As described above, according to the present invention, even a CCD formed on a P-well can realize an extremely low-noise device.

Furthermore, although all of the above explanations have been made in the case of an N-type substrate, the gist of the present invention can be similarly applied to a P-type substrate by reversing the conductivity type or voltage relationship of other impurities.
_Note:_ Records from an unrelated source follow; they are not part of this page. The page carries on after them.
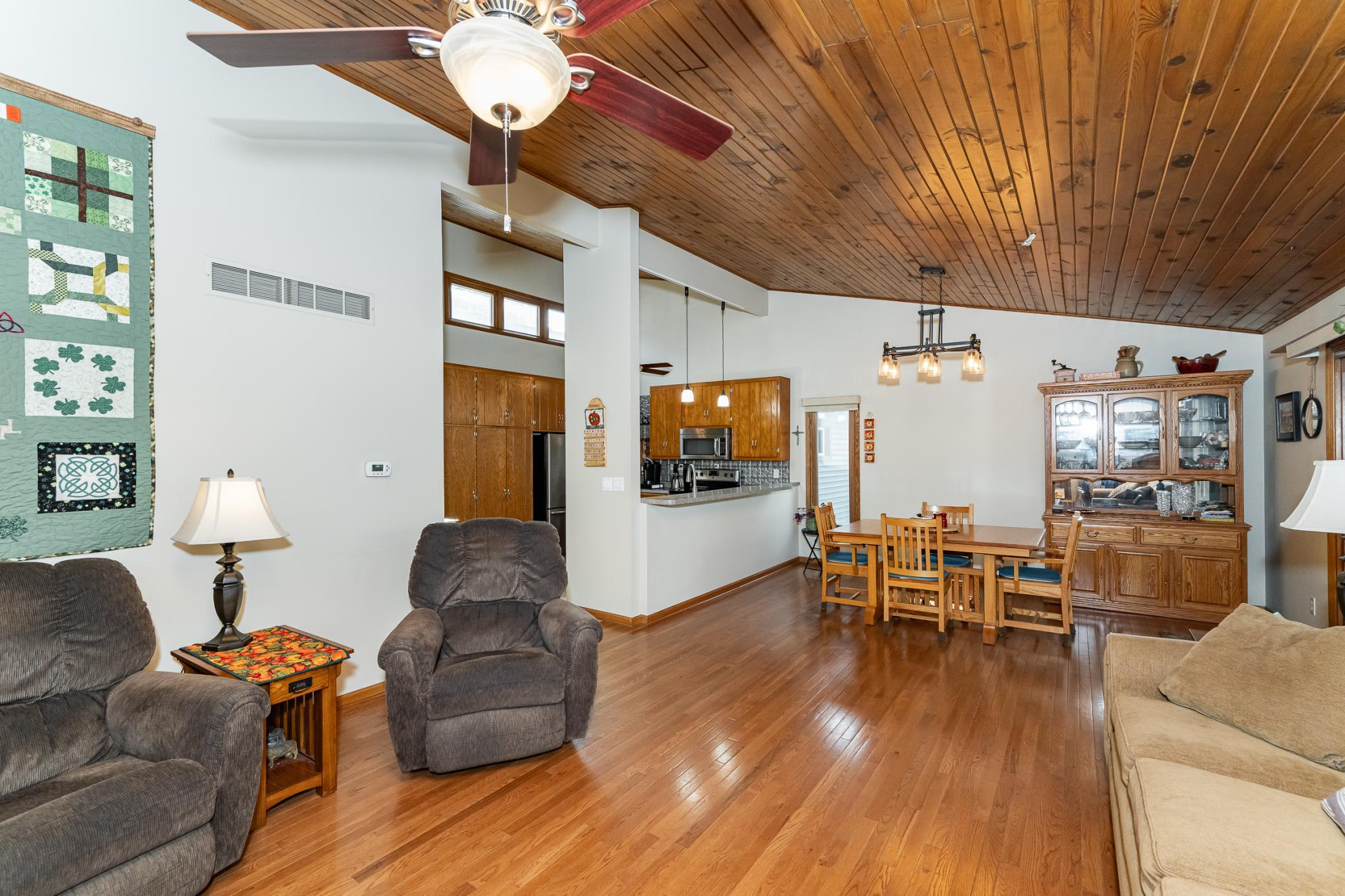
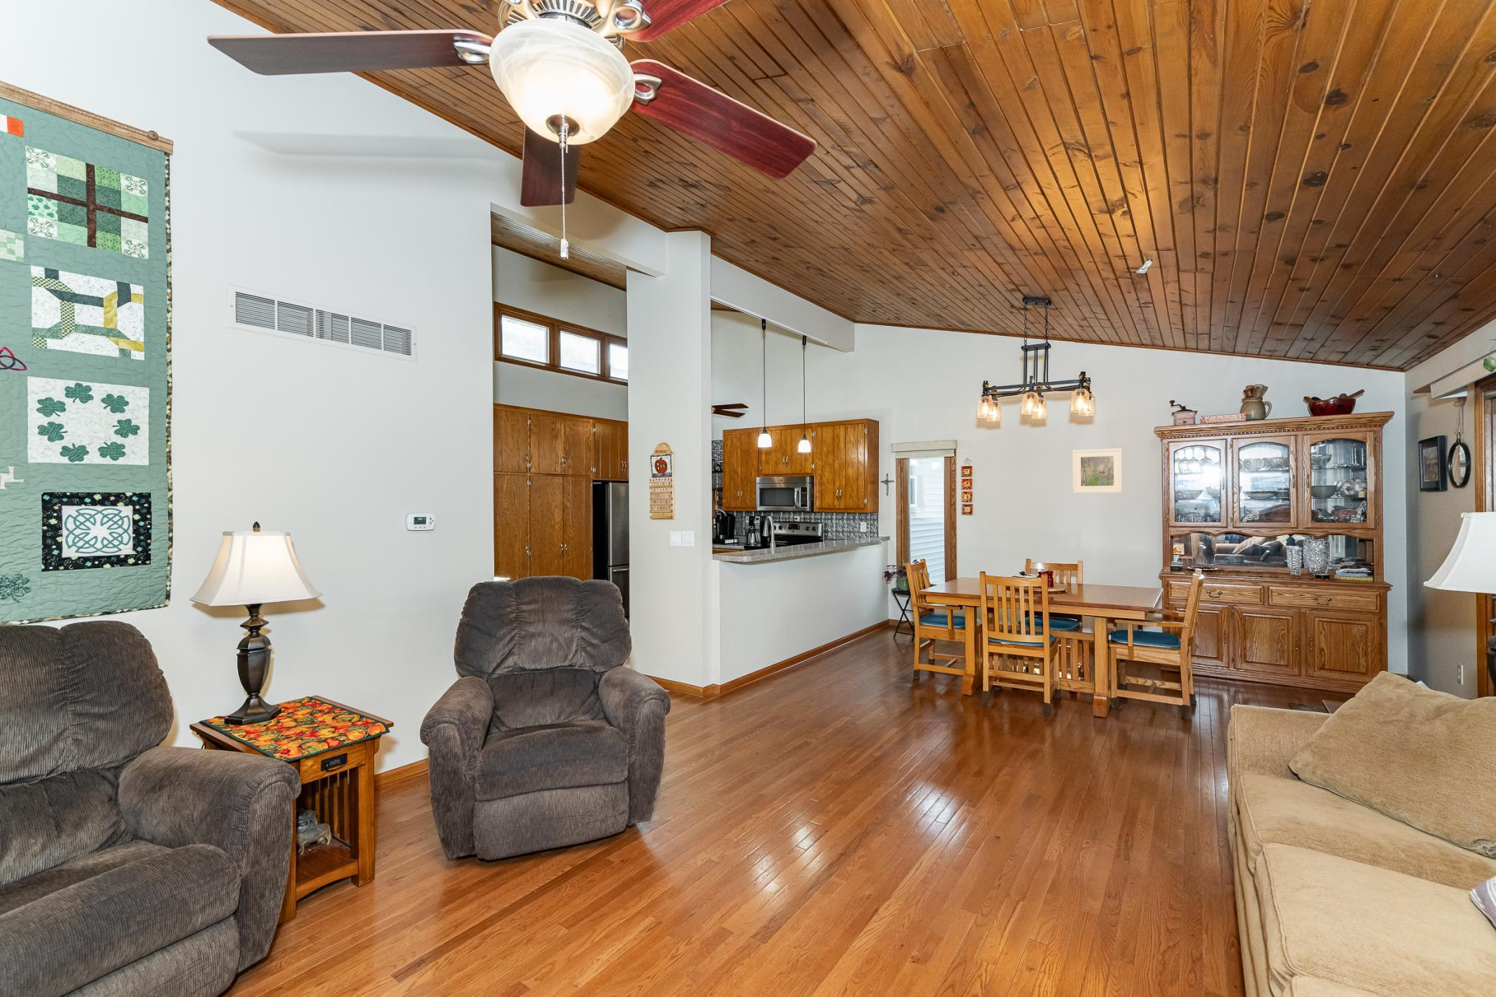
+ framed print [1072,447,1122,494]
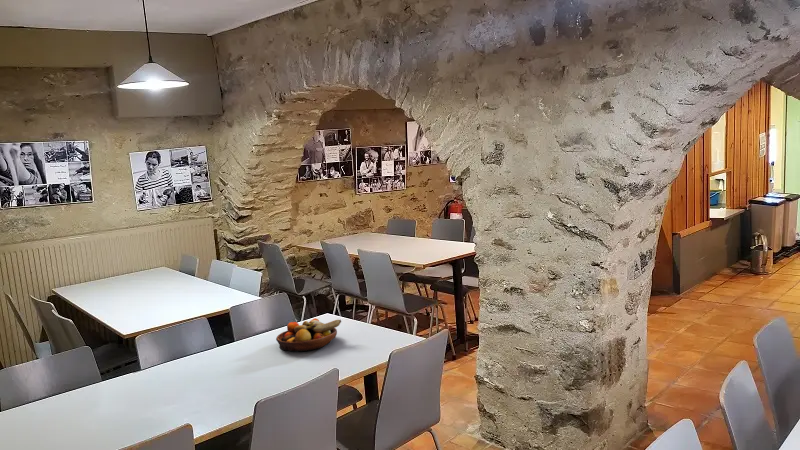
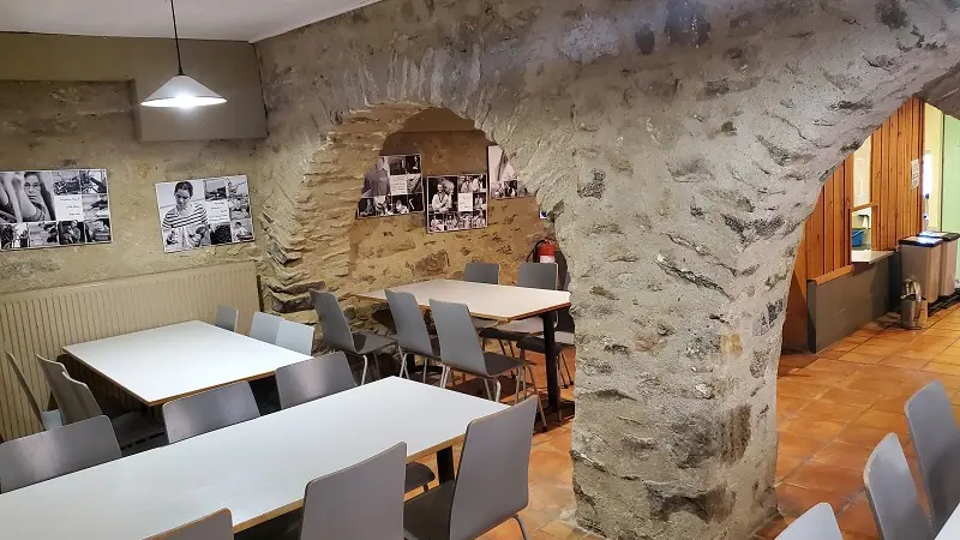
- fruit bowl [275,317,342,352]
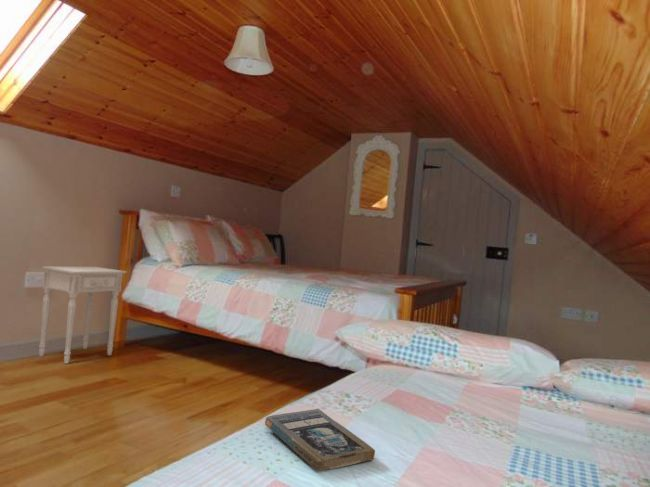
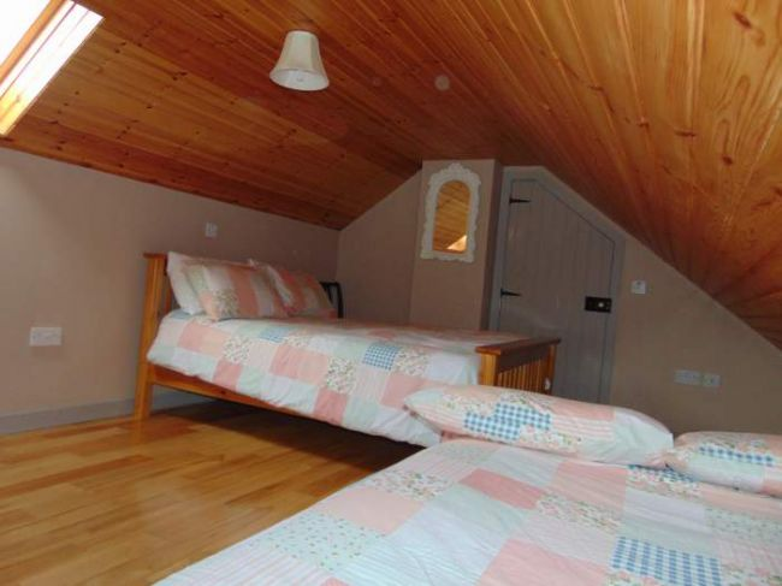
- book [264,408,376,472]
- nightstand [38,265,128,365]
[Brief explanation of the drawing]

FIG. 1 is a sectional view of a conventional CCD, and FIG. 2 is a sectional view showing an embodiment of a CCD according to the present invention. In the figure, 1 is a semiconductor substrate having one conductivity type, 2 is a semiconductor region formed on this substrate and has a conductivity type opposite to that of the semiconductor substrate, 3 is a floating diffusion layer, 4 is a reset drain, 5, 6, 7 is the drain of the output amplifier, an output diffusion layer, and a ground diffusion layer, 9 is a contact for setting the potential of the semiconductor region 2, 8 is this terminal, 10 to 15 are
CCD transfer electrodes, 20 to 25 are these terminals,
16 is the reset gate, 17 is the gate of the drive transistor of the output amplifier, 18 is the gate of the load transistor, 19 is the floating diffusion layer 3 and the gate 17
Wirings 26 to 31 connect the reset gate 1.
6, terminals of the reset drain 4, amplifier drain 5, output diffusion layer 6, gate 18, and ground diffusion layer 7. Reference numeral 60 denotes a semiconductor region containing high concentration impurities and having the same conductivity type as the semiconductor substrate.

Claims (1)

[Claims] 1. A charge-coupled device formed on a semiconductor substrate having one conductivity type, formed on a semiconductor region of the opposite conductivity type to the semiconductor substrate, and comprising a charge transfer path section, a charge detection section, and an output amplifier, wherein the output amplifier is A charge-coupled device characterized in that at least a part of the semiconductor substrate immediately below the formed semiconductor region is formed with a semiconductor region having the same conductivity type as the semiconductor substrate and having a higher concentration of impurities.